Trichloroacetic acid is a derivative of acetic acid (vinegar). 

Used for acne scars, pigment correction, and texture issues it is a medium depth peel that penetrates deeper into the skin than the aforementioned peels. 

It’s best suited for those with advanced hyperpigmentation or deeper lines as it damages a deeper layer of the skin for renewed and refreshed skin texture. If you do a TCA peel at home it’s vital to remember that you need to start slow. Because it’s able to get into the deeper dermal layers of your skin, you don’t want to overdo it because you can risk burning or scarring yourself. 

A slow and timed application can help you get the most out of the peel. TCA peels of higher concentrations should be administered by a professional. 

How to use it:

Each of these ingredients can be found in various products and concentrations. They’re often added to lotions and creams at a lower concentration for gentle, daily use. They are used in higher concentrations for their exfoliating and brightening properties in various cleansers, peels (at-home or dermatologist administered), or toners. 

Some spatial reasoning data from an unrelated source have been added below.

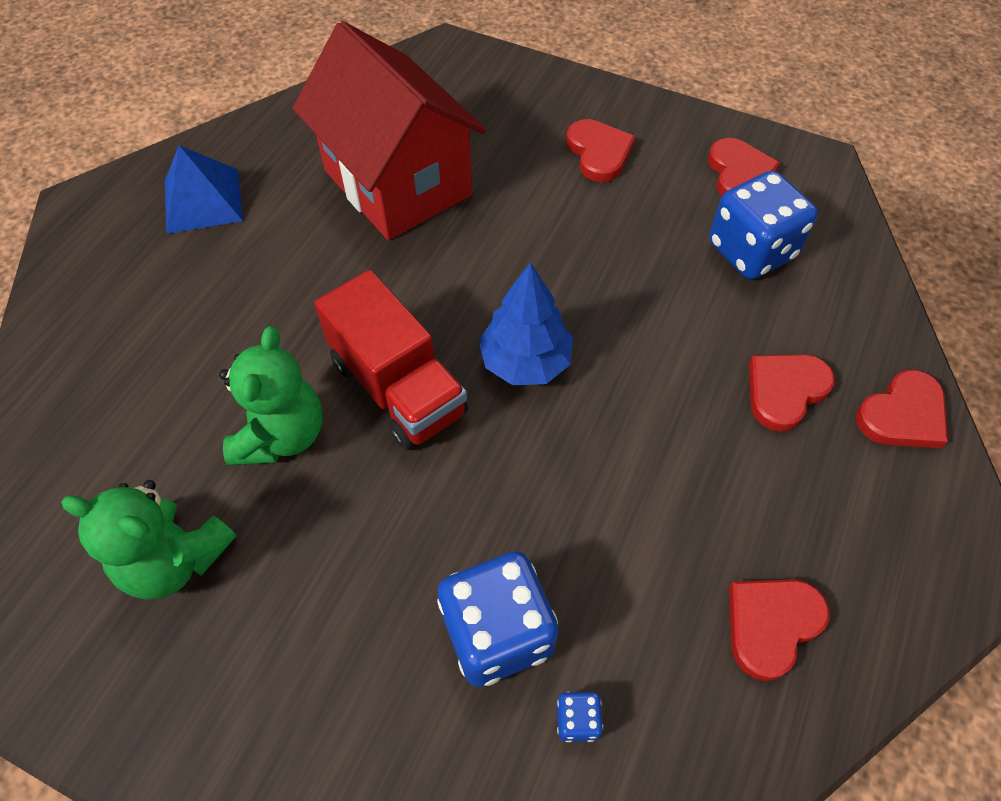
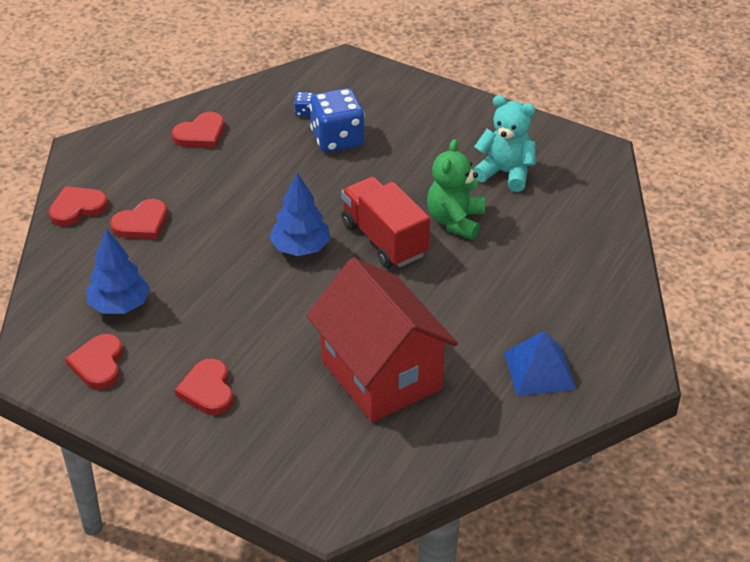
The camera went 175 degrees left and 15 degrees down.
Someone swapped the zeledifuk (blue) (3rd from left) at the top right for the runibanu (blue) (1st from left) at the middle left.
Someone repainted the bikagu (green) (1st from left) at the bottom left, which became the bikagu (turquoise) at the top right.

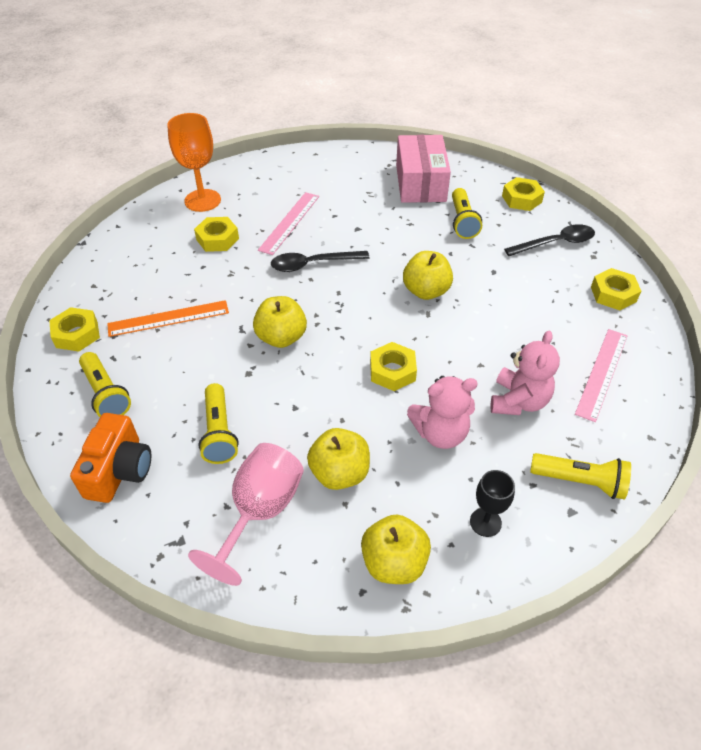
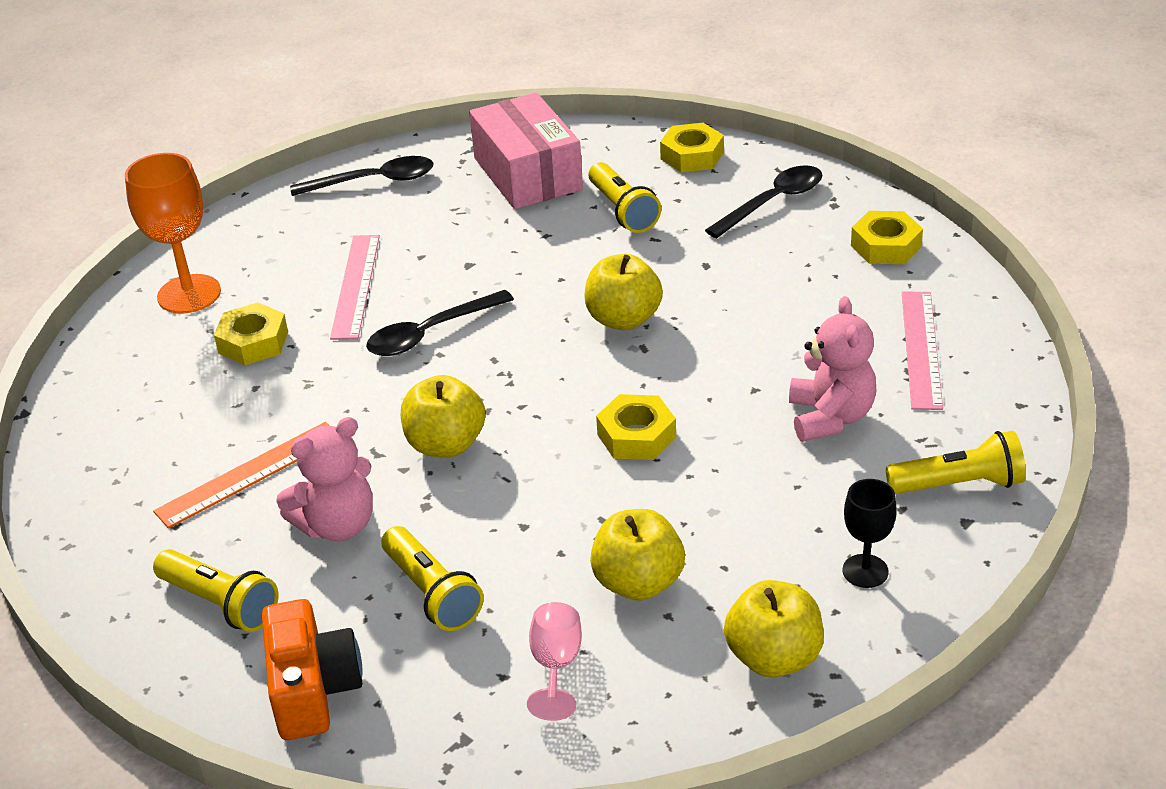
The camera went 20 degrees left and 10 degrees down.
Someone took away the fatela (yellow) (1st from left) at the middle left.
Someone carried the bikagu (pink) (1st from left) from the centre to the middle left.
Someone scaled the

All of the acids cause photosensitivity because as you slough away old skin the newer skin will be much more sensitive to sunlight. Because it is fresh it can be more prone to damage. Diligent SPF use is a must, and avoiding sun exposure for a few weeks after peeling is ideal, especially if it was a deeper peel. 

It’s important to incorporate the acids slowly at first and to try a patch test to make sure you’re not allergic to anything. Though some acids are gentler than others, it’s important to note that any acid can be irritating if used too frequently or at too high a concentration. With chemical peels, patience is extremely important. 

Starting slow will prevent burning or excessive irritation. Frequent use of acids with other active ingredients, such as retinol or other acids, can also cause dryness, flaking, or sensitivity. Starting with lower concentrations and with spaced use will allow for your skin to adjust to the new products. 

Exfoliation is a must for healthy, glowing skin. Adding in a chemical exfoliant can drastically help with continued use, and there are a plethora of options and products to choose from.